Speech pathologists love memory books. We huddle with our patients' families and have them collect photos and memorabilia, then together (hopefully) we assemble a scrapbook containing a lot of the past of their loved one. If the patient has enough recall and motivation, they may help too, writing captions for pictures of vacations and horse shows and children's dance recitals, and telling us stories to write down and include, against the day when they can no longer tell those stories or recognize those little ones who are now adults with careers and children of their own. Memory books are great things and get everybody involved in supporting the person whose memories they hold.
I have to confess, I haven't made one for mom yet. She can still recognize the photos around the house, at least who is in them, most of the time. Except me, for some reason. There's a picture of me that she frequently leads me to, to talk about her daughter, and gets very angry sometimes when I remind her I know exactly who that is, where and when it was taken, and where I bought that outfit I'm wearing in it. Maybe I'm not the one to make the book, though I'm likely the only one to make it, if you know what I mean. One thing she remembers is her rose bush, the one I mentioned in my first blog?
I cut this for her this morning, and it really made her happy. It's a memory book in touch and smell, sort of.
What I have done, as far as a memory book goes though, is started one for myself. Long ago I read where someone said, at times of great personal or general upheaval, one should start a journal and in it write everything you can think of about the way things used to be, so if and when a 'new normal' settles, you can then go back and read it and keep the memories fresh. Early this year I got a blank book and began to write down all the little things I could recall about the person my mother was. Sometimes it's just a sentence or two, but it's something I want to hold on to. If, heaven forbid, someday my mind begins to go, this document will represent possibly the only record of who she was. (At least, it will if I ever get it committed to typescript. My handwriting looks like a chicken waded in a bottle of ink and went for a hike across the paper.)
One night last week, I was sitting on her bed waiting to help her off the toilet, and I started to really look at the items scattered across her night stand. So many small things lay there, that she had once liked or been interested in, months or years ago, but that meant nothing to her now. There's a ceramic cup I found for her at Goodwill, commemorating the wedding of Prince Charles and Princess Diana. She was so fond of Diana. We were driving home from the Shelbyville Walking Horse Celebration when we heard about her death. Daddy went to bed when we got home, but I found live coverage from Sky News in Britain being carried by their sister network in the US, Fox, and mom and I stayed up half the night watching it; then we got up at the butt-crack of dawn a few days later to watch her funeral. In that cup is a fat ballpoint pen. I gave her that too, when I noticed some of my elderly patients could hold them and write more easily, and she liked it and used it a lot.
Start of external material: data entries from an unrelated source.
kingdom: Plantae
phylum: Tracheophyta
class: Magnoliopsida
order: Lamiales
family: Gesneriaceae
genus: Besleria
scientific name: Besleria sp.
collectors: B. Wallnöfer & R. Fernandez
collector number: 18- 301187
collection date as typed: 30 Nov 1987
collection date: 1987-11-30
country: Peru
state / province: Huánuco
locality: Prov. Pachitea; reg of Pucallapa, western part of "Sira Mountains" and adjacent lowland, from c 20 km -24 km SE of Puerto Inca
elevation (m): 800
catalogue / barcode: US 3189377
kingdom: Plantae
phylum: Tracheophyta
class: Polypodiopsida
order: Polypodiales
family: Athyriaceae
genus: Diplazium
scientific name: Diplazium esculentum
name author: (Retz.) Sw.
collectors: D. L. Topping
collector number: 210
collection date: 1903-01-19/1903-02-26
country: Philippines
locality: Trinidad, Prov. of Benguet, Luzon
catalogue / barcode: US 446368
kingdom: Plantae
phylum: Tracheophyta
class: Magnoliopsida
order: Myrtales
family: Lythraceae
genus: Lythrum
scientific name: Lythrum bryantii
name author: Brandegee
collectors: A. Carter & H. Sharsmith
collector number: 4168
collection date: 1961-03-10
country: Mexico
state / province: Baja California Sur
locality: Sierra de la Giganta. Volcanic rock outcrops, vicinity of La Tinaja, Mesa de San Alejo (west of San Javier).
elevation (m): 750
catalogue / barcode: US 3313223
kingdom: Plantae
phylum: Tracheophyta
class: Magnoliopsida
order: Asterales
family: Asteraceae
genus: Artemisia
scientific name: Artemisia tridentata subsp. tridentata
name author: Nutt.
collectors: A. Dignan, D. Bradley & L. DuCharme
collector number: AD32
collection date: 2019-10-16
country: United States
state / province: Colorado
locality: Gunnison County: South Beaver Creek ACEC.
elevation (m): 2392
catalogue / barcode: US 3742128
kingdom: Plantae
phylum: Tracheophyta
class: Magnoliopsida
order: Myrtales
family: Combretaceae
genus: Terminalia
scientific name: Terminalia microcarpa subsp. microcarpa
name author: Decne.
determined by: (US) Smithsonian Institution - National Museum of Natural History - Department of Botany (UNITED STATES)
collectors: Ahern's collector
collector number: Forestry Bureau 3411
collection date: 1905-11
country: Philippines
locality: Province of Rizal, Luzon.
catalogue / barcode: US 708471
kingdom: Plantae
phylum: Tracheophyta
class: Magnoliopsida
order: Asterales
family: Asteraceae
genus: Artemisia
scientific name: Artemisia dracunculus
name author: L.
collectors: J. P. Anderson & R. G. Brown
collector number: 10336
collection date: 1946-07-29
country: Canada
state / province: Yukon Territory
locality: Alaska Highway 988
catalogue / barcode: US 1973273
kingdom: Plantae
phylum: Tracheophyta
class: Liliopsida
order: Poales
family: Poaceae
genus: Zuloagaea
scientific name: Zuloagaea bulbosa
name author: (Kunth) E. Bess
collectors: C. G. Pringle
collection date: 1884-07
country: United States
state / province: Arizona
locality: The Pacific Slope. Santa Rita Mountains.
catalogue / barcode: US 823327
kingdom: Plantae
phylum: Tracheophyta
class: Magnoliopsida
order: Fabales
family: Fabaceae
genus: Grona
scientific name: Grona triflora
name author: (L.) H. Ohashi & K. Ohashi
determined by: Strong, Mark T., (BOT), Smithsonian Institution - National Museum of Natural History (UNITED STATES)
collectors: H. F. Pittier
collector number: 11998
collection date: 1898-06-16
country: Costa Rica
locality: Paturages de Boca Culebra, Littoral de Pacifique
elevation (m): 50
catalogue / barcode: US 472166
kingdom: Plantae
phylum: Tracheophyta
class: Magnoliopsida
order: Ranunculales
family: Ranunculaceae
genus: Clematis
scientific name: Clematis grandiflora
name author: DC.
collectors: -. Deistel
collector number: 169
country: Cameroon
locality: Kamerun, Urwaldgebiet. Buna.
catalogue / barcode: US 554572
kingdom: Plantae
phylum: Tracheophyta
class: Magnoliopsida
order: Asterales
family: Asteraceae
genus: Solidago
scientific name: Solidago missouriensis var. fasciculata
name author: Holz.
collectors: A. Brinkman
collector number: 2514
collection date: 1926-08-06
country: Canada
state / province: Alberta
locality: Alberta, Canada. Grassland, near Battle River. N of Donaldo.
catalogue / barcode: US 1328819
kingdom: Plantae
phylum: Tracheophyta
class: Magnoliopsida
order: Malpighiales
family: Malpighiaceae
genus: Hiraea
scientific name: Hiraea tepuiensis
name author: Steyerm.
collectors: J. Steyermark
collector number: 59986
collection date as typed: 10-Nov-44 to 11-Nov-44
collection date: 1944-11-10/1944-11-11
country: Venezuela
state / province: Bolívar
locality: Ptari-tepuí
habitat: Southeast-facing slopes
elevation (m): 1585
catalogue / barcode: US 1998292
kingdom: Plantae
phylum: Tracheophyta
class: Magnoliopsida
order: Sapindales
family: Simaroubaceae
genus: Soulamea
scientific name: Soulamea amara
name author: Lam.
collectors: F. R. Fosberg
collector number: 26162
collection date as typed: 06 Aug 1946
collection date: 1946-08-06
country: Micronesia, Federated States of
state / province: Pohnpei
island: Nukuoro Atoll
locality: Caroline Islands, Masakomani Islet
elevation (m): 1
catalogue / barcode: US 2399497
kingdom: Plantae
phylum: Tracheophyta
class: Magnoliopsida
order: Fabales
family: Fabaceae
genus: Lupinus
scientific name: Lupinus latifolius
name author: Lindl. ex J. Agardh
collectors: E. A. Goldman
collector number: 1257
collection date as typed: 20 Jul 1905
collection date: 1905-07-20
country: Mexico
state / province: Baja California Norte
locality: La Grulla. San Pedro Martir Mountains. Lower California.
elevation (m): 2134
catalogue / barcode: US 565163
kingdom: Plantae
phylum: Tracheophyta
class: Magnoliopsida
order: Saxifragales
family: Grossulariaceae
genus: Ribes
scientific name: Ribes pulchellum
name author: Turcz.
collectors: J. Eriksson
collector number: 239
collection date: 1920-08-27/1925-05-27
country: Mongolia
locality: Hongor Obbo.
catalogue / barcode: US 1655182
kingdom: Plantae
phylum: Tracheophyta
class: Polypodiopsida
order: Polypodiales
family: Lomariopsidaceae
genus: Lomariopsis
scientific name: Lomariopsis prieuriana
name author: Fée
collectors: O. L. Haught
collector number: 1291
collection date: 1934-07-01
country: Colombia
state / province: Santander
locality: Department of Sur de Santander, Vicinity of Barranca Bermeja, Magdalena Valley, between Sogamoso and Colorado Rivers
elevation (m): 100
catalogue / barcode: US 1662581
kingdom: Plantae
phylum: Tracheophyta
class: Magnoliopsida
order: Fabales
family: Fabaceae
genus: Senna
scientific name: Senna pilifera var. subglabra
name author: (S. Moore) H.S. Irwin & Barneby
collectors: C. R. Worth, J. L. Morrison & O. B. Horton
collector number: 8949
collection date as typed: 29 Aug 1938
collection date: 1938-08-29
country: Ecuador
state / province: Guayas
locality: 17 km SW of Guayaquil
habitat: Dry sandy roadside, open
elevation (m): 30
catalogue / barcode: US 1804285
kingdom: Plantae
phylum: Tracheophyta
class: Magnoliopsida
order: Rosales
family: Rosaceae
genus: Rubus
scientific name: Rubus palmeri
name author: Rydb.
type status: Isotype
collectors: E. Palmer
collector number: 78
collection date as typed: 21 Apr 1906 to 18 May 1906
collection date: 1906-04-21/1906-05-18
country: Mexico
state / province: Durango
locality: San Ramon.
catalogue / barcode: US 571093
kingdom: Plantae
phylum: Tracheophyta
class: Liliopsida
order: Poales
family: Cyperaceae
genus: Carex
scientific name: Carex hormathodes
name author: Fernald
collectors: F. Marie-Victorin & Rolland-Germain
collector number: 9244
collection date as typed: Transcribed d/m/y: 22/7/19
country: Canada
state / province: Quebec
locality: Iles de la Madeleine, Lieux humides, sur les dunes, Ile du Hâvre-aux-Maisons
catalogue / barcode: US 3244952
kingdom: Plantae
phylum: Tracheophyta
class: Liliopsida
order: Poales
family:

There's a little rubber duck dressed like a fairy princess; she saw it at a fast food restaurant we like and it made her chuckle so I bought it for her. Her calculator reminds me of all the nights she sat up late balancing the books for the ceramic shop she managed. She was thorough to a fault, and often overthought things; that's why she had a hard time initially passing the written training tests when she went to work at a care facility where I worked. I talked to the instructors and asked them to test her verbally, and she breezed through, because she could explain her thought processes.
She collected hearts and heart jewelry. An acrylic key chain in her favorite shade of blue, and a stuffed heart made from a bit of an old quilt, that I found at an antique store I stopped at one day between home health patients, testify to that. There are bottles of two perfume oils she liked, that came from a friend of mine in California who makes them, and another one we used to drive to an organic market to buy because it was the only place she could find it. Another piece of jewelry she hardly ever took off was a stretch bracelet strung with beads that represented the Lord's Prayer; when it broke, I hunted her up a replacement on ebay, found the loose beads and put them in a little paper cup and promised her I would restring it so she would have a spare. The replacement never came out of the box; she doesn't care to wear jewelry anymore. Not long ago, I took it upstairs to my bedroom. On a table up there sits a rough-carved wooden cross. Mom and I went shopping with a cousin, the cousin liked it, and mom distracted her while I slipped back into the shop to buy it. How Mom and I giggled together later on about it!
Mom began to decline shortly after that trip. The cousin went home and hasn't been back, so the cross is now in my room, and now mom's bracelet is hanging from it. Every now and then, mom and I can giggle about something still; not as often, but more valuable for that.